ALBUM REVIEW: Killer Be Killed – ‘Reluctant Hero’

So much about Killer Be Killed initially gave off the impression they’d be a one-and-done prospect. They came around at a time when metal supergroups of their pedigree never really went on to do much beyond a single appearance, and with a lineup as stacked as theirs – centred around the triple-headed front-team of Mastodon’s Troy Sanders, The Dillinger Escape Plan’s Greg Puciato and Soulfly’s Max Cavalera – they simple felt too big in stature to stay around for that long. As for their output, their self-titled album in 2014 was a lot stronger and more adventurous than what a lot of metal collectives will muster, and a genuinely terrific song like Wings Of Feather And Wax under their belts meant that could easily bow out when necessary and still hold firm as something to be remembered positively. And for a long time, that seemed to be the case; this follow-up album was recorded in secret, and the lengthy period between it and its predecessor would only make it reasonable to believe that Killer Be Killed wouldn’t make another album.
◆ ◆ ◆ ◆ ◆
## SHORT TASK:
Can you sum up the album review above in two sentences?
◆ ◆ ◆ ◆ ◆
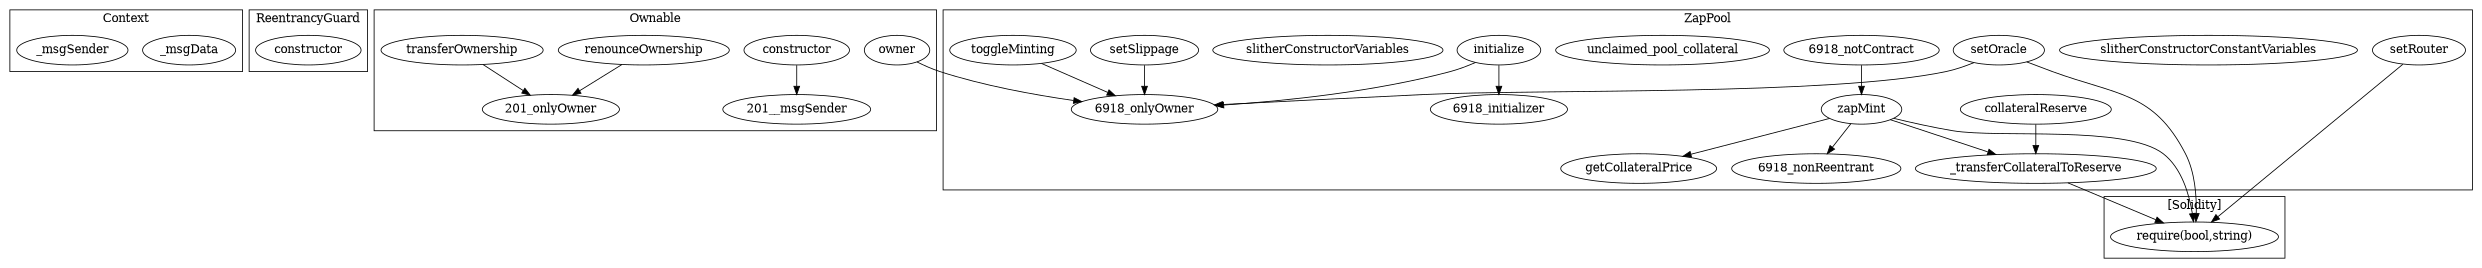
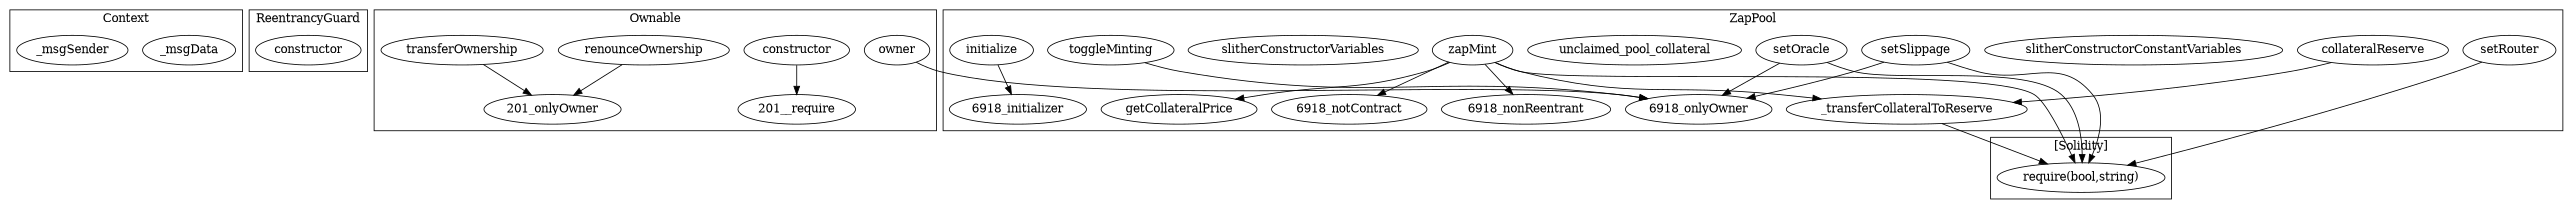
  strict digraph {
    n1 [label=_msgData]
    n2 [label=_msgSender]
    n3 [label=constructor]
    n4 [label=owner]
    n5 [label=constructor]
-   "201__msgSender"
+   "201__msgSender" [label="201__require"]
    n7 [label=renounceOwnership]
    "201_onlyOwner"
    n9 [label=transferOwnership]
    n10 [label=toggleMinting]
    "6918_onlyOwner"
    n12 [label=getCollateralPrice]
    n13 [label=collateralReserve]
    n14 [label=slitherConstructorConstantVariables]
    n15 [label=setRouter]
    n16 [label=zapMint]
    n17 [label=_transferCollateralToReserve]
    "6918_nonReentrant"
    "6918_notContract"
    n20 [label=unclaimed_pool_collateral]
    n21 [label=setOracle]
    n22 [label=slitherConstructorVariables]
    n23 [label=initialize]
    "6918_initializer"
    n25 [label=setSlippage]
    "require(bool,string)"
    subgraph cluster_1 {
      label=Context
      n1
      n2
    }
    subgraph cluster_2 {
      label=ReentrancyGuard
      n3
    }
    subgraph cluster_3 {
      label=Ownable
      n4
      n5
      "201__msgSender"
      n7
      "201_onlyOwner"
      n9
    }
    subgraph cluster_4 {
      label=ZapPool
      n10
      "6918_onlyOwner"
      n12
      n13
      n14
      n15
      n16
      n17
      "6918_nonReentrant"
      "6918_notContract"
      n20
      n21
      n22
      n23
      "6918_initializer"
      n25
    }
    subgraph cluster_5 {
      label="[Solidity]"
      "require(bool,string)"
    }
    n4 -> "6918_onlyOwner"
    n5 -> "201__msgSender"
    n7 -> "201_onlyOwner"
    n9 -> "201_onlyOwner"
    n10 -> "6918_onlyOwner"
    n13 -> n17
    n15 -> "require(bool,string)"
    n16 -> n12
    n16 -> n17
    n16 -> "6918_nonReentrant"
-   "6918_notContract" -> n16
+   n16 -> "6918_notContract"
    n16 -> "require(bool,string)"
    n17 -> "require(bool,string)"
    n21 -> "6918_onlyOwner"
    n21 -> "require(bool,string)"
-   n23 -> "6918_onlyOwner"
    n23 -> "6918_initializer"
    n25 -> "6918_onlyOwner"
+   n25 -> "require(bool,string)"
  }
◆ ◆ ◆ ◆ ◆
## TASK RESULT:
Killer Be Killed, a metal supergroup fronted by Mastodon's Troy Sanders, The Dillinger Escape Plan's Greg Puciato and Soulfly's Max Cavalera, first gave the impression of being a one-and-done prospect, though their 2014 self-titled album was stronger and more adventurous than what many metal collectives muster. This follow-up album was recorded in secret, and the long gap since its predecessor made it reasonable to believe the band wouldn't make another album.